Chinese pork offal dish

Luzhu huoshao (卤煮火烧 (lúzhǔ huǒshāo, pork stew with bread)) is a popular traditional Beijing street food. Long considered a luxury, the cuisine is especially prevalent in Beijing. The main ingredients are pork, pork lung, pork intestines, pork liver, tofu, and some may add fermented bean curd or chives sauce. It is served with bing bread.

== Origin and history ==
The origins of luzhu huoshao can be traced back to the Qing dynasty as a palace food in Peking. According to legends, "su zao rou" (蘇造肉) was a dish invented by Zhang Dongguan as a tribute for Qianlong Emperor during one of Qianlong' inspection to Suzhou around 1970 and it was the origin of luzhu huoshao . Zhang Dongguan's cooking style involved unique combinations of medicinal herbs and spices in cooking. His technique impressed the emperor, and Zhang eventually became the lead cook in the palace. Over time, the recipe of "su zao rou" spread beyond the walls of palace to the rest of Beijing, and many people tried to imitate the recipe to eat like an emperor. However the key ingredient of the dish, pork belly, was not very affordable for many people at that time. Pork lung, intestines and many other types of pork offal were used as a substitute for pork belly in order to make the most people able to afford this dish. Hence, luzhu huoshao was formed over generations, and since then, it has become one of the most well-known Beijing street food, and still in fashion nowadays.

== Popularity ==
Many restaurants that sells luzhu huoshao can still be found in Beijing and overseas. Much like stinky tofu, luzhu huoshao has a very strong odor, which can make it challenging for some people to eat. It is one of the most famous Beijing traditional street foods.

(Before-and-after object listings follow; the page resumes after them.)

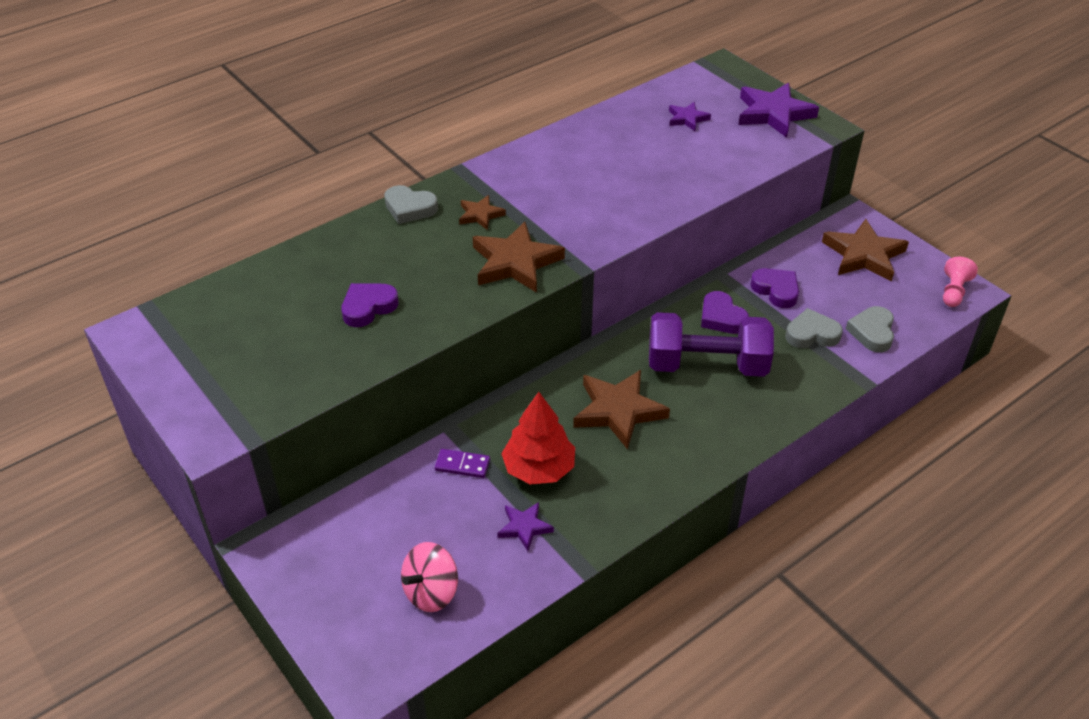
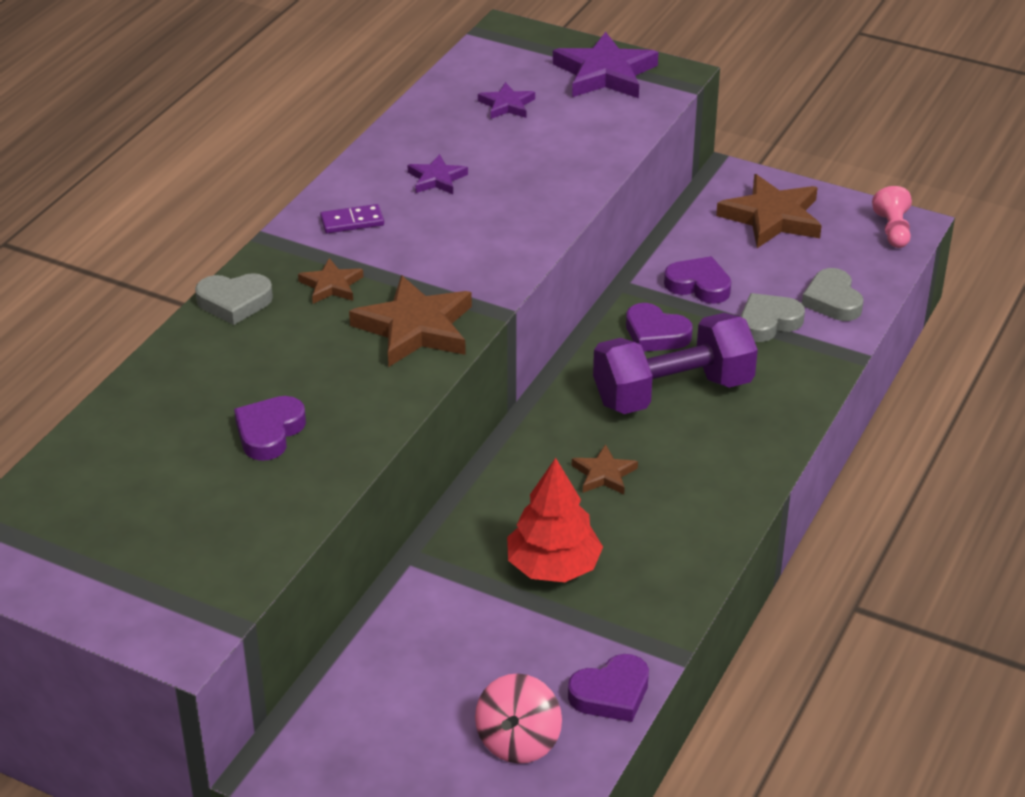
camera: 25 degrees left, 5 degrees down
purple domino [435,449,490,478] -> purple domino moved to [320,204,384,233]
purple star [497,502,554,551] -> purple star moved to [408,154,468,194]
brown star [573,370,670,450] -> brown star [572,444,638,494], size x0.53
none -> purple heart [568,654,649,722]

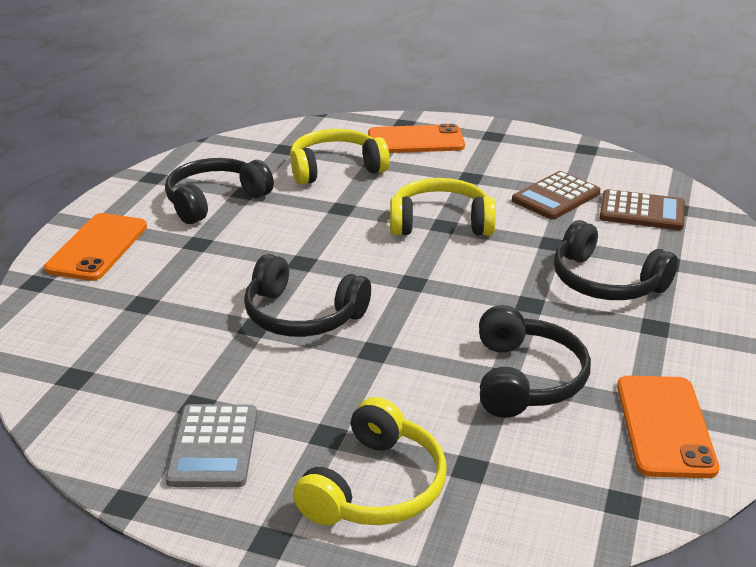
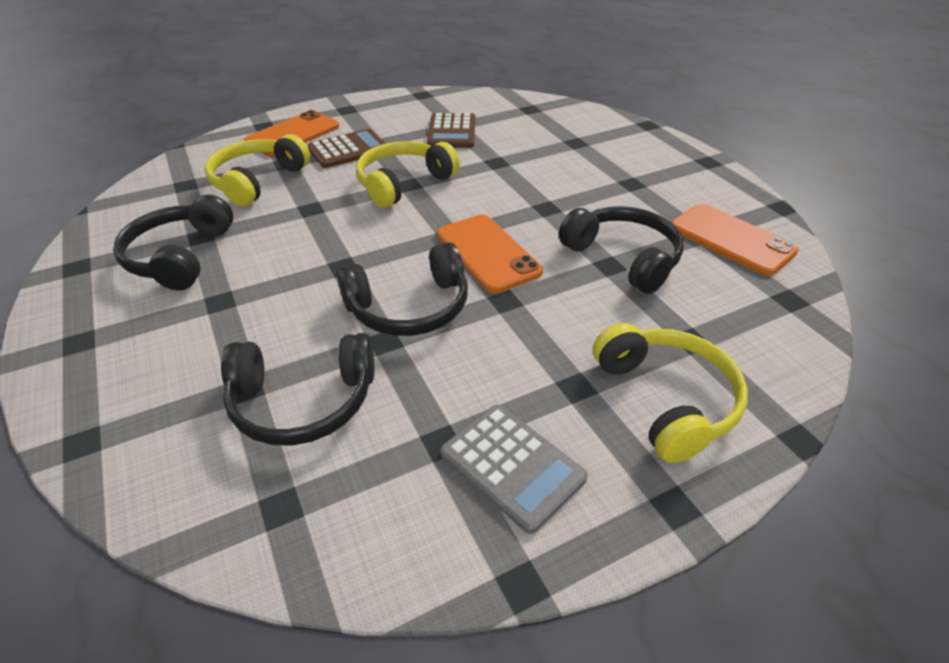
camera: 45 degrees left, 10 degrees up
orange phone [44,213,147,281] -> orange phone moved to [437,214,543,293]
black headphones [554,220,678,300] -> black headphones moved to [221,333,374,446]
brown calculator [599,189,685,230] -> brown calculator moved to [307,129,386,168]

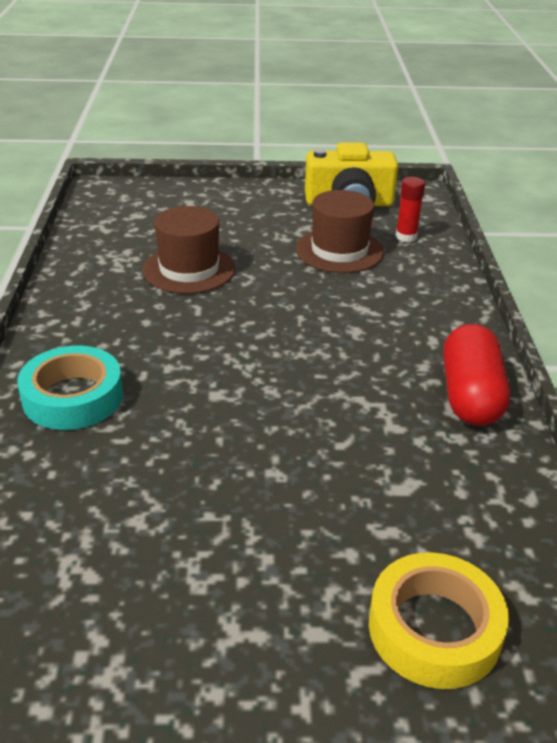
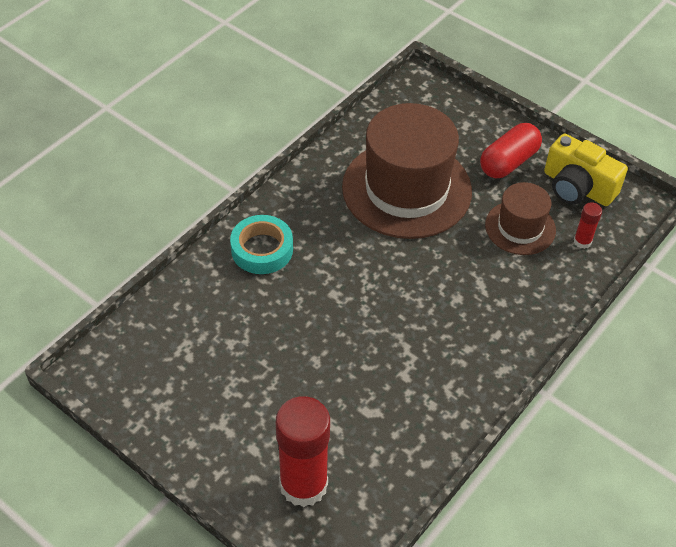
camera: 40 degrees right, 15 degrees up
brown hat [142,206,235,294] -> brown hat [342,103,472,239], size x1.89
yellow tape [369,552,509,689] -> red glue stick [276,396,330,507]
red capsule [443,324,510,426] -> red capsule moved to [480,123,542,178]

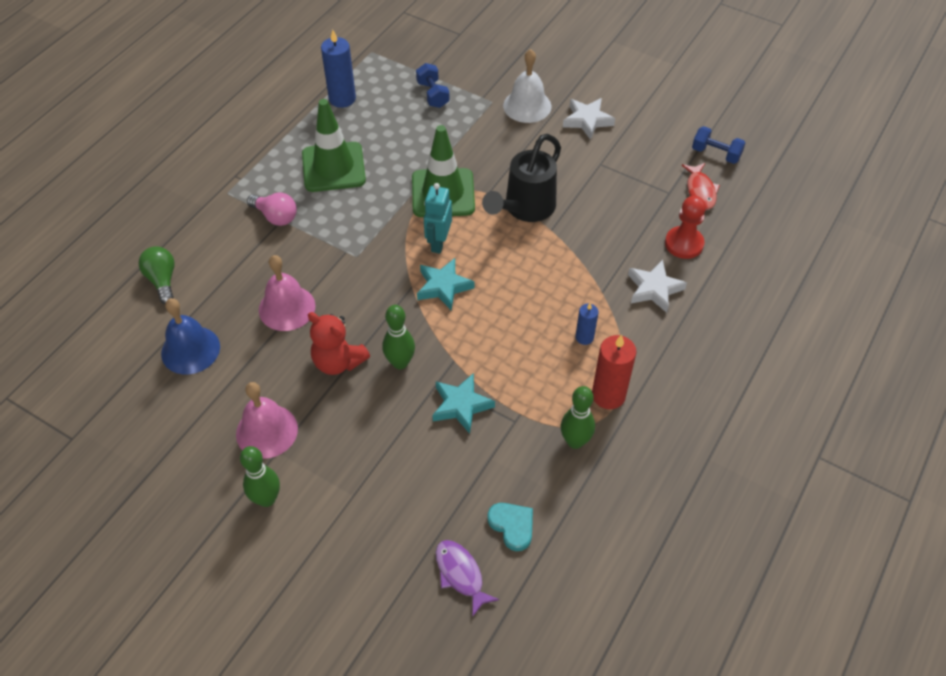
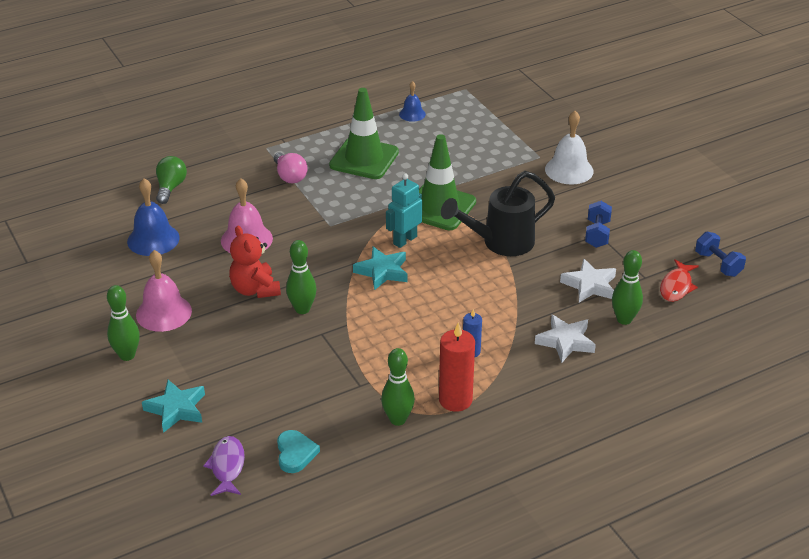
camera: 30 degrees right, 15 degrees down
blue candle [321,30,356,108] -> blue bell [399,81,426,122]
blue dumbbell [416,63,450,108] -> blue dumbbell moved to [585,201,612,248]
turquoise star [432,373,495,434] -> turquoise star moved to [142,380,205,433]
white star [563,98,615,140] -> white star moved to [560,258,616,303]
red pawn [665,196,706,259] -> green bowling pin [612,250,643,325]

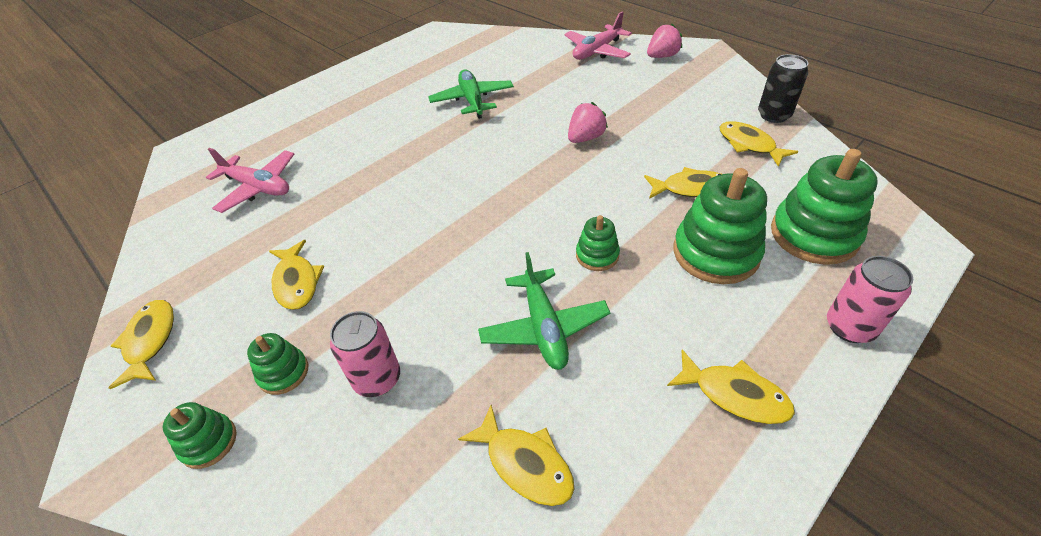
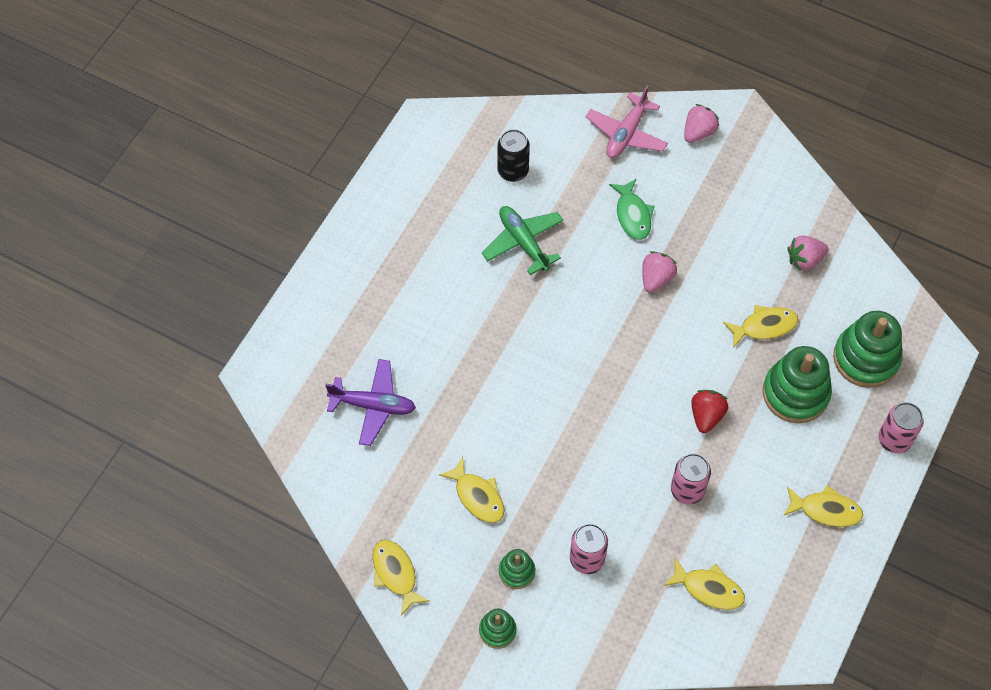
camera: 20 degrees left, 15 degrees up
pink plane [206,148,294,213] -> purple plane [325,359,416,446]
green plane [478,252,611,370] -> pink can [671,453,711,504]
green stacking toy [576,215,620,271] -> red strawberry [691,390,728,433]
yellow fish [719,121,799,167] -> pink strawberry [787,235,829,271]
black can [758,54,808,123] -> black can moved to [497,129,530,182]
none -> green fish [609,179,655,240]

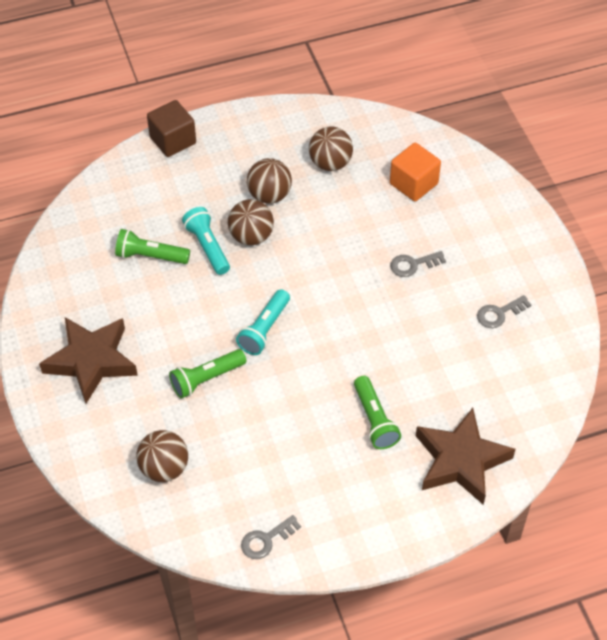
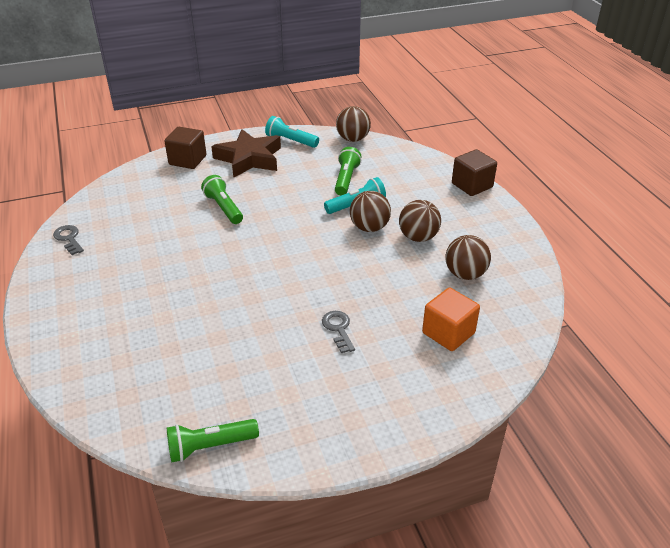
camera: 90 degrees right, 15 degrees down
brown ball [136,430,188,482] -> brown ball moved to [336,106,371,142]
turquoise flashlight [236,289,290,355] -> turquoise flashlight moved to [265,116,319,148]
green flashlight [354,376,401,449] -> green flashlight moved to [167,419,259,462]
brown star [416,408,515,505] -> none
grey key [477,295,531,328] -> none
none -> brown cube [164,127,206,169]

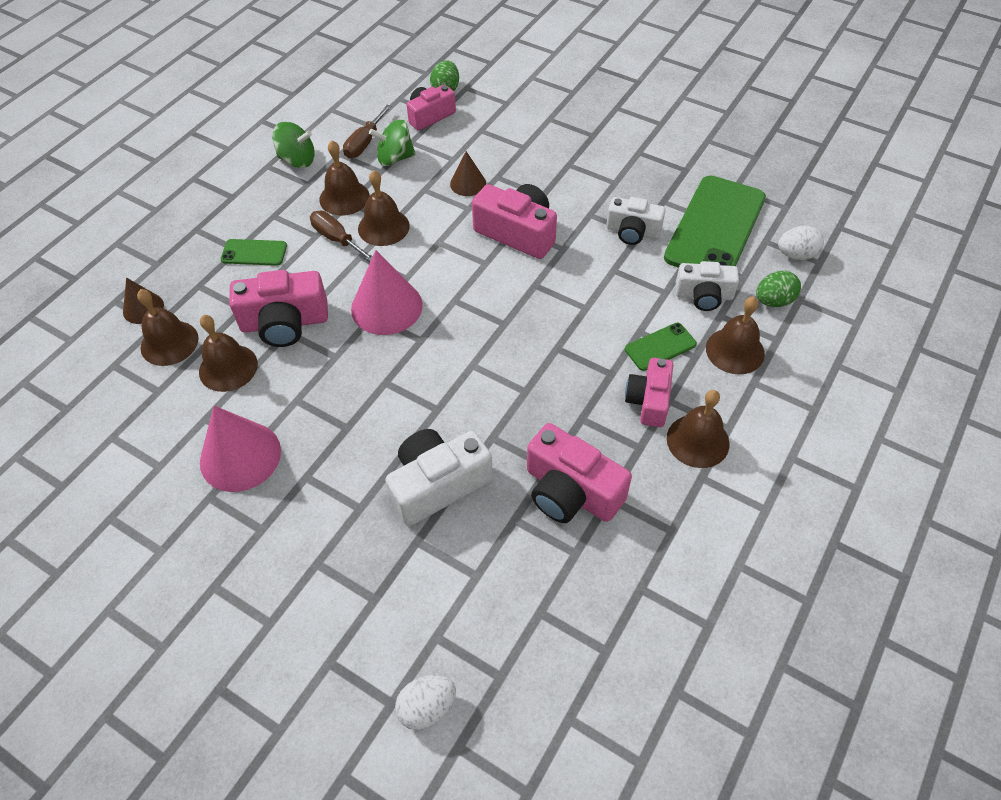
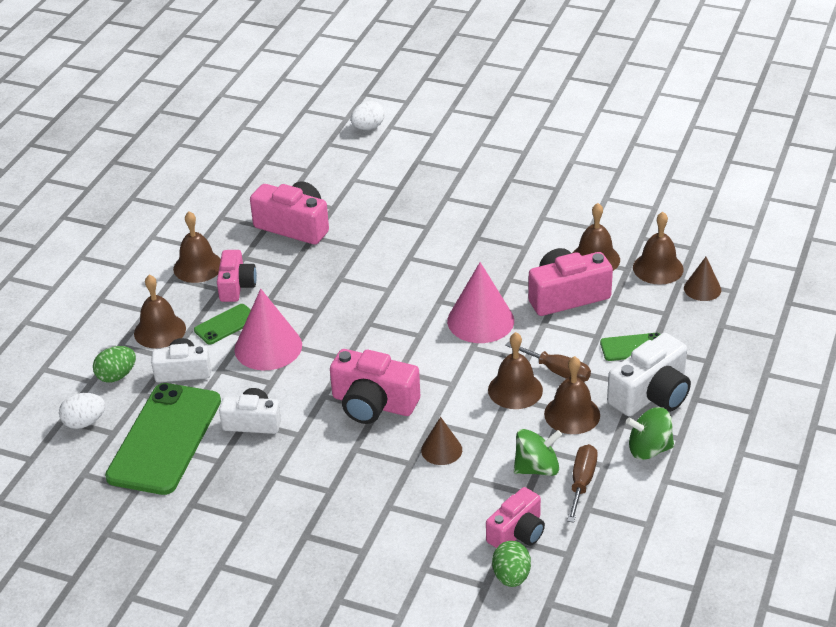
camera: 170 degrees right, 15 degrees down
pink cone [200,406,281,492] -> pink cone moved to [234,289,302,370]
white camera [385,429,493,526] -> white camera moved to [607,333,691,416]

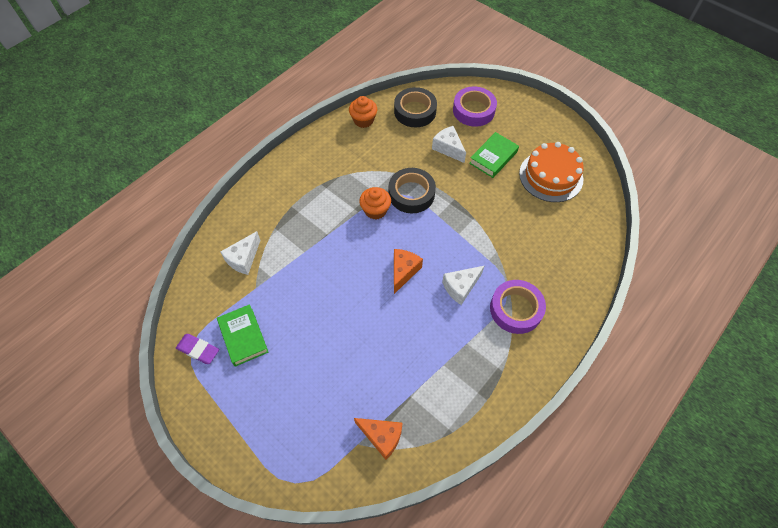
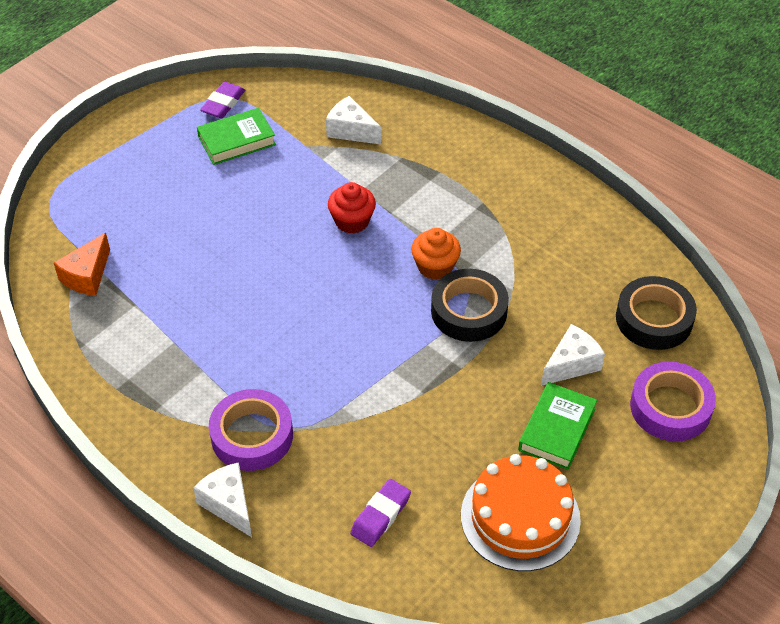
camera: 90 degrees right, 10 degrees down
orange cupcake [349,96,377,128] -> none
orange cheese [394,249,423,294] -> none
white cheese [442,265,485,305] -> white cheese moved to [193,462,252,537]
green book [469,132,519,178] -> green book turned 75 degrees clockwise [518,382,597,470]
none -> red cupcake [328,182,376,234]
none -> purple eraser [350,479,411,547]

Cui Daiyuan (崔岱远), a contemporary writer from Beijing, wrote in his book "The flavor of Beijing" (京味儿) that luzhu huoshao is "a food that allows the poor people to experience the superior life" (穷人解馋的玩意).

== Characteristics ==
There are certain characteristics that are expected from a well made luzhu huoshao, which also make it a unique Beijing street food. Similar to baodu, the meat in a well made luzhu huoshao is supposed to be reasonably chewy, neither too tough nor falling apart. The dish is known for having an unappetizing appearance, but the taste is considered rather complex and savory due to the complex mixes of herb supplemented with soy sauce. The huo shao (Bing (bread) is soaked in the soup to flavor it. Pork offal usually has a strong odor, but as luzhu huoshao is freshly made, a proper dish should lack any offensive taste or smell.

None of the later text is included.